The compact stage at New York’s Jazz Standard comfortably accommodates half a dozen musicians at best, which posed something of a logistical hitch when the popular venue hosted the Michael Leonhart Orchestra’s two-night run in July. The MLO numbered 17 pieces, all of them essential to the reproduction of the music they’d be performing from their recent debut album The Painted Lady Suite (Sunnyside). The only solution: remove a row of tables in front of the stage and put Leonhart there, his back to the patrons, at the head of it all. There he conducted the excerpts from the album along with a handful of brilliantly arranged reworkings of music from Fela Kuti, Vince Guaraldi, and a pair of New York-centric films: The Godfather Part III and The Taking of Pelham 123.

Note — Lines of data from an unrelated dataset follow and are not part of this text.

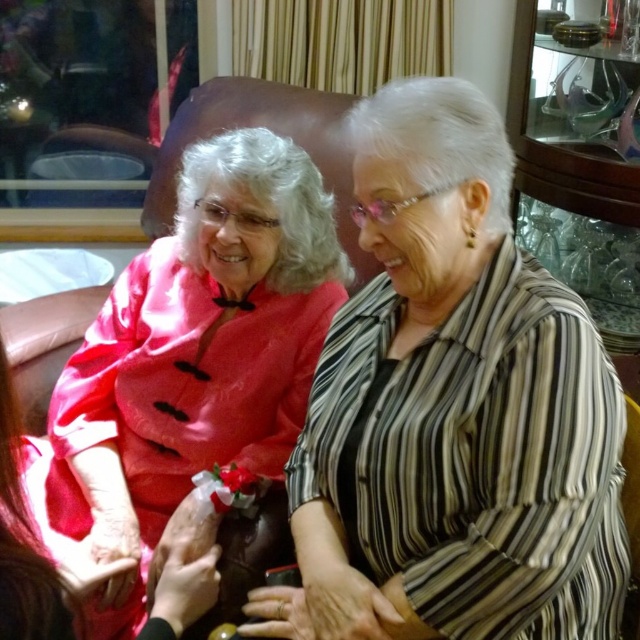
Question: Can you confirm if striped fabric at center is positioned to the left of silky pink dress at center?

Choices:
 (A) no
 (B) yes

Answer: (A)

Question: Can you confirm if striped fabric at center is smaller than silky pink dress at center?

Choices:
 (A) yes
 (B) no

Answer: (A)

Question: Does striped fabric at center appear on the left side of silky pink dress at center?

Choices:
 (A) no
 (B) yes

Answer: (A)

The scene at the club was a far cry from the way Leonhart had been spending most of his nights this spring and summer, as trumpeter for Steely Dan, out on the road splitting a bill with the Doobie Brothers. Leonhart, 44, has been working with the rock giants for more than two decades, but this year’s tour was the first without the band’s co-founder Walter Becker, who passed away Sept. 3, 2017.
Becker, remembers Leonhart, was “a brilliant human being, a strong personality and”—he hesitates a few seconds—“a tough debater, a complex man.” Steely Dan sans Becker, Leonhart acknowledges, is already taking a different shape, working up material they hadn’t usually performed before. In addition to serving in the horn section, Leonhart contributes arrangements to the live show. “I stay very busy on the road,” he says. “I try not to get sucked into the tour patterns of lethargy. I have my little routine just to keep my mind fluid, because you’re kind of living in a bubble.”
Composing and recording his own music has, of course, also kept Leonhart occupied when he’s not tied up with Steely Dan. He’s released several previous solo albums and undertaken numerous freelance assignments for a diverse cast ranging from Mark Ronson and Bruno Mars to Yoko Ono, David Byrne, the Dap-Kings, James Brown, Slash, Caetano Veloso, Levon Helm, Wynton Marsalis, and even Meryl Streep. He’s been at it since his youth when he gravitated toward trumpet and picked up tips from his renowned bassist father, Jay Leonhart. In 1992, the 17-year-old Michael became the youngest Grammy recipient up to that time when he took home a special trophy for Outstanding High School Musician in the U.S. In more recent years, he’s served as the house trumpeter for the Brooklyn-based Truth and Soul label, contributing to more than three dozen titles.
The Painted Lady Suite was inspired by the butterflies of the same name that Leonhart observed during a school field trip with his young son. “There were these beautiful designs, the symmetrical wings and the eyes on the wings,” he says. “I wrote [the name] down and then started looking more into it. They had a longer migration than the monarch, these fascinating little creatures, and there were all these stories that go along with it: how high they fly, the patterns.”
Leonhart wrote the suite as a seven-part orchestral story, charting the insects’ unfathomable journey from the Arctic to the Sahara, via North America and other locales. The album is filled out with three other new Leonhart compositions, including the curiously titled “Music Your Grandparents Would Like.” Having written arrangements for, conducted, and played on guitarist Nels Cline’s 2016 orchestral album Lovers, Leonhart welcomed the opportunity to craft his own large-scale piece. (Cline, who sat in with the MLO at the Jazz Standard gig, also appears on the album.)
“[After Lovers’ release] I said I’m just going to keep going with this and put together my own orchestra,” Leonhart says. “The intention was not to have it be a big band per se, even though I love Ellington and Thad Jones. I wanted to have a little bit of the Third Stream element. We had a residency at [New York’s] Rockwood Music Hall and then expanded to some other festivals, then we started recording right away.”
Although he’s known primarily as a trumpeter, Leonhart avoided the temptation to insert his own playing into too many segments of the album. He solos on only two sections of the main suite, giving other orchestra members (including saxophonist Donny McCaslin, a fellow dabbler in rock via his work with the late David Bowie) equal time to shine. “I only tried to use myself as a color in certain places,” Leonhart says. “I’ve done many albums where looking back, I thought, was I overly ambitious? Restraint can be a very powerful tool, and even though there’s so many instruments on this, I didn’t want to throw everything at the wall and use everything in the kitchen sink. I thought, let me just be up front orchestrating.”
With The Painted Lady Suite behind him, Leonhart hopes to continue pursuing his compositional ambitions. “My idea for a long time has been to bounce back and forth between albums, one of original music and then the following album would be an album of covers,” he says. “I thought of doing the music of Nina Simone, with guest artists, and maybe working on something called The Galapagos, then back to another suite of covers. Sky’s the limit. It’s very cathartic.”